By: James Ochoa – Student Journalist
Our teachers have always told us that America is this place is a land of opportunity, where people from all over the world come in search of this so-called American dream, but when the same kind of people always talk about being American, it always goes back to how much you can talk, walk and act like a white guy.
It is because of this reason of why I personally, I have never purely identified as an American. Not once. There is a word from back home that describes American-born Filipinos like me – Amboy. It’s a short portmanteau combining the words and meaning “American Boy” – one that you hope would take you on a trip someday because he’s from New York, or LA. Estelle aside, our bread and butter is not pan de sal and star margarine, rather bagels with Taylor ham, bacon and eggs. You know the deal.

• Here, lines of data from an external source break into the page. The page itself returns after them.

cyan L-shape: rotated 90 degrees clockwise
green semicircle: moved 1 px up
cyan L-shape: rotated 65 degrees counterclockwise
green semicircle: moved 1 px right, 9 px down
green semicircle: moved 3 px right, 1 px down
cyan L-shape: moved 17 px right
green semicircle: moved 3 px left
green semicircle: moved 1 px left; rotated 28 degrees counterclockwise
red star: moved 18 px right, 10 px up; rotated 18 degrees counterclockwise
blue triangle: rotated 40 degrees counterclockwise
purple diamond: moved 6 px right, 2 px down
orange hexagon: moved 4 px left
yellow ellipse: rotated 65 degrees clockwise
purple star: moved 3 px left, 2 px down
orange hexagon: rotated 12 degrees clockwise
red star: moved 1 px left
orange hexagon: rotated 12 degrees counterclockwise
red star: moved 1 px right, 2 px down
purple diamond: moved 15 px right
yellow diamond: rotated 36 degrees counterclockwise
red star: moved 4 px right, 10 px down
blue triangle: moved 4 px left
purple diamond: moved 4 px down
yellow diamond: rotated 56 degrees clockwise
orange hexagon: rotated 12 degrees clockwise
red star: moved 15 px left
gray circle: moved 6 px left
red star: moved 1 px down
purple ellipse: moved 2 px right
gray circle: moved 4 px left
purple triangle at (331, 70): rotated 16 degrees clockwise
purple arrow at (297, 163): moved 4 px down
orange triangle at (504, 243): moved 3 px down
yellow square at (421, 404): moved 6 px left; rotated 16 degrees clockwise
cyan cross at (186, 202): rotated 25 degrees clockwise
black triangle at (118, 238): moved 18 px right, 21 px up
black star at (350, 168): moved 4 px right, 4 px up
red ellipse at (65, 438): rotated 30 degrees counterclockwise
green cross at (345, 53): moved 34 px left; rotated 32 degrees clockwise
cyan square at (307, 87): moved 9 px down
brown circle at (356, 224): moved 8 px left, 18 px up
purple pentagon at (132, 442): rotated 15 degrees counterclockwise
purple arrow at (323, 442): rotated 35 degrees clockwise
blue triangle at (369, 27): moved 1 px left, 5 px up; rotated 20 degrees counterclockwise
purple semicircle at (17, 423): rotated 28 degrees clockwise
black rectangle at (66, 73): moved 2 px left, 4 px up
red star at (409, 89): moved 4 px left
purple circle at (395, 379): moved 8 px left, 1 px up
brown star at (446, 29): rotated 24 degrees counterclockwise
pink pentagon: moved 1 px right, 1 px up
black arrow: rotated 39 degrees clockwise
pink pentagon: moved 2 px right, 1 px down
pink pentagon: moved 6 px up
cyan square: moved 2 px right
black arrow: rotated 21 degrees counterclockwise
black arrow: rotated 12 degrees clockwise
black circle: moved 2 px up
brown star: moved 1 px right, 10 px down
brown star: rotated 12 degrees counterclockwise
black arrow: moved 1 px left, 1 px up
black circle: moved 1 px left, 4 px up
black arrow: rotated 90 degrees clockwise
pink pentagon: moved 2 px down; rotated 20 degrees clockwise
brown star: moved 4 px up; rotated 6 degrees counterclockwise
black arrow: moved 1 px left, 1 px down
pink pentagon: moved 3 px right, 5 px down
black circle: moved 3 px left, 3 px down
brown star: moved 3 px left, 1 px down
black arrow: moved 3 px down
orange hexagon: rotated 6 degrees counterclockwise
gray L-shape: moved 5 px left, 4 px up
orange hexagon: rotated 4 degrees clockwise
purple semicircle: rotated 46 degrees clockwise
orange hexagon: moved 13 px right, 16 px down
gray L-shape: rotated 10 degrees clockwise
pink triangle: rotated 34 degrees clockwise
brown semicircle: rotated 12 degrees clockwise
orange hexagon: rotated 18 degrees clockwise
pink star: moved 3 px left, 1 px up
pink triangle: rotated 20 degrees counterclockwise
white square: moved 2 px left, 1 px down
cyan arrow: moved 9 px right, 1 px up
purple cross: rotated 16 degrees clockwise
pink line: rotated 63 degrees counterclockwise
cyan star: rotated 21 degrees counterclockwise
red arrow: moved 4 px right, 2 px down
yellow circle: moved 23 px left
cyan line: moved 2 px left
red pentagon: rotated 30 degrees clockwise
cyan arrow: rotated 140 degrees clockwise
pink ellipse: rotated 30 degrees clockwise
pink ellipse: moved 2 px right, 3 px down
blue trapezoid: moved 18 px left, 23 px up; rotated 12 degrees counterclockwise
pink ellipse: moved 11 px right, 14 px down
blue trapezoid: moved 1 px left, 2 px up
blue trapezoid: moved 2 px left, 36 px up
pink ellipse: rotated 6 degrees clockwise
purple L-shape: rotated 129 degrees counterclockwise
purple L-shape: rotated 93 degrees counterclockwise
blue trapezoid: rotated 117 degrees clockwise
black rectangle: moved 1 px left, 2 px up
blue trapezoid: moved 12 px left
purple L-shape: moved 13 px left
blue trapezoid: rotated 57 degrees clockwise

This syndrome revolves around every immigrant group. For example, Tony Soprano (may God rest the soul of James Gandolfini) famously cited that he didn’t like to associate with Italian-Americans that he identified as “merigan”, someone that “eats his Sunday gravy out of a jar.”
Among Filipino Americans in America, there is a term for this kind of assimilation – whitewashed. I was called that, many of my friends, family and acquaintances were called that and if you are anything besides pure, unadulterated and unpasteurized WASP-white, probably you too.
Me? I first became familiar with the term whitewashed back in middle school because I was called that. The reasoning? I hung out with white kids instead of the cohort of other Filipino and Asian students.
You see how stupid this is?
Whether you claim to be “cultured” or not, you cannot deny the fact that people are of the background that they are. The Filipino-American experience is not just one idea or story; mine is part of a web that consists of a rich history that stretches multiple generations.
It’s not about how much Tagalog you speak, pinakbet you shovel in your mouth or if you have AJ Rafael or James Reid in your Spotify playlists; the Filipino in your blood bleeds as red as ours.
When I visited the Philippines for the first time in 2019, I was surprised at how accepting my relatives and other Filipinos that I encountered were. I was curious about my home, and they were curious of what it is like to live in America; a true cultural exchange to me because I didn’t feel any judgement.
Up until this time, there were points in my life where I really doubted the existence of my identity, whether the Filipino in me is just a label or something that I fall back on just to feel safe; especially during times where the American part fails me culturally and sociopolitically.
It finally dawned on me; they’re just like me. We might not speak the same language nor do we have the same life experiences, but we have the ability to be curious and willing to learn about each other.
That is why I am proud to say Amboy ako.
I am an Amboy. There is nothing wrong about calling myself that and my Filipino American experience is just as important as anyone else’s.
On this FIlipino American History Month, we can celebrate the fact that Filipino Americans have made so much prominence and progress. People like Olivia Rodrigo breaking through in pop music, Darren Criss on screen, Neek Lurk with streetwear and so on and so forth, but we tend to focus too much on people and their achievements and fail to recognize the nuances in their lives as well.
Even if you are not Filipino American, take some time to look back, reflect and learn about how your identity has had a presence in your life and how the ethnic blood you carry influences it at all. You might surprise yourself.
Happy Filipino American History Month! Ingat.